The US Defence Department will release a "substantial number" of photos depicting abuse of prisoners by US personnel in Iraq and Afghanistan, the American Civil Liberties Union said.
The photos will be made available by May 28, the union said, citing a letter from the Justice Department to a federal judge in New York.
The photos' release is in response to a Freedom of Information Act lawsuit filed by the group in 2004 and will include images from prisons in Iraq and Afghanistan at locations other than Abu Ghraib, the group said.
"These photographs provide visual proof that prisoner abuse by US personnel was not aberrational but widespread, reaching far beyond the walls of Abu Ghraib," Amrit Singh, staff attorney with the union, said in a statement.

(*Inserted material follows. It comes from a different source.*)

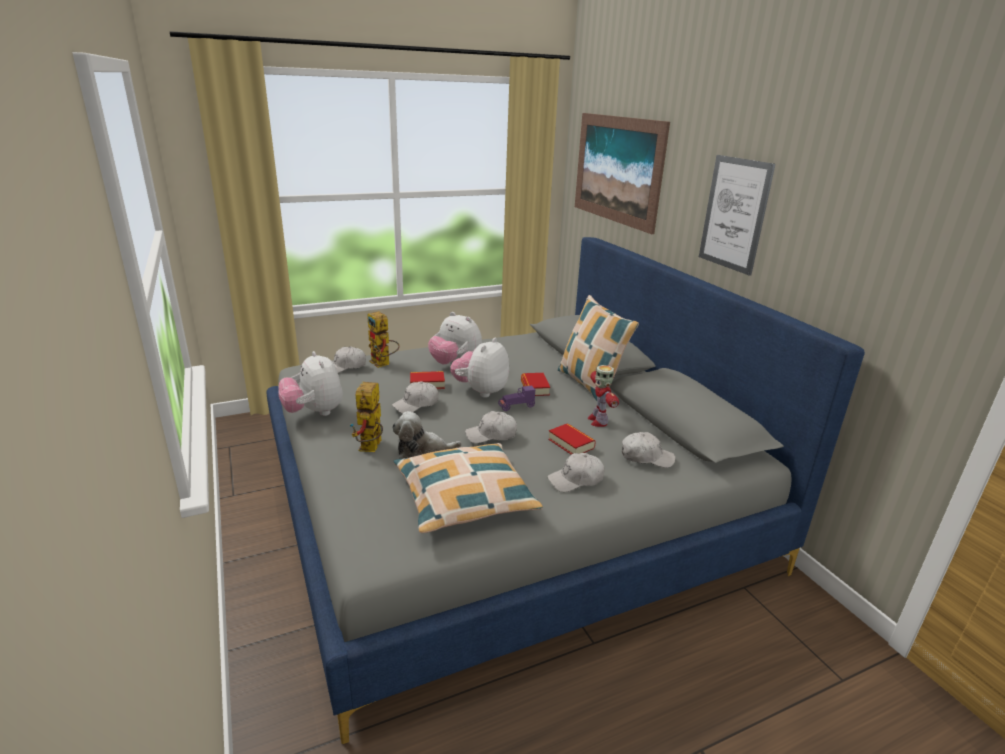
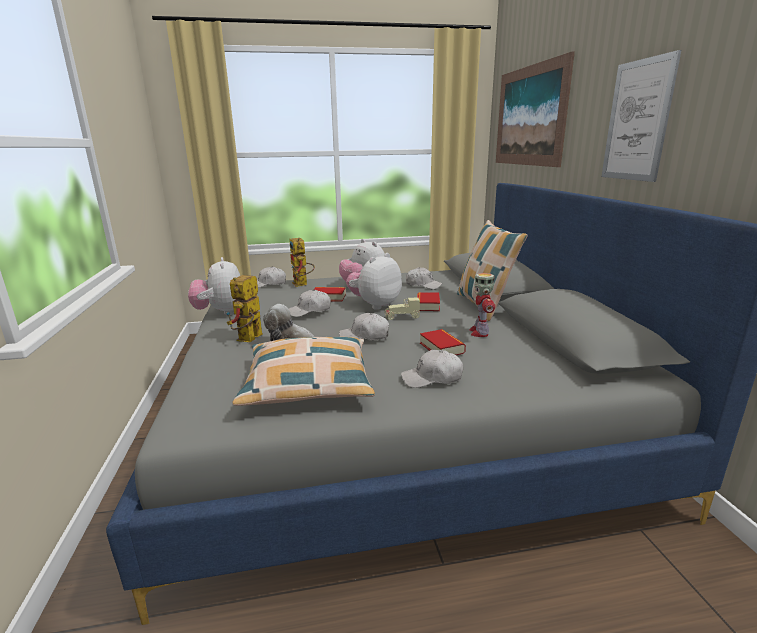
camera: 15 degrees right, 5 degrees down
purple toy car [498,385,535,411] -> beige toy car [384,297,420,320]
white cap [622,432,676,468] -> white cap moved to [406,267,442,290]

"Their disclosure is critical for helping the public understand the scope and scale of prisoner abuse as well as for holding senior officials accountable for authorising or permitting such abuse."
The Justice Department letter, signed by Acting US Attorney Lev L. Dassin, followed a September 2008 ruling by the US Court of Appeals for the 2nd Circuit requiring disclosure of the photos and the court's subsequent refusal in March 2009 to rehear the case, the ACLU said.
Since the group's request in 2003, the Bush administration had refused to disclose these images, the ACLU said.
The administration claimed that disclosure of such evidence would generate outrage and would violate US obligations toward detainees under the Geneva Conventions, the group said.
A three-judge panel of the appeals court in September 2008 rejected the Bush administration's position, saying there was significant public interest in disclosure of the photographs, the group said.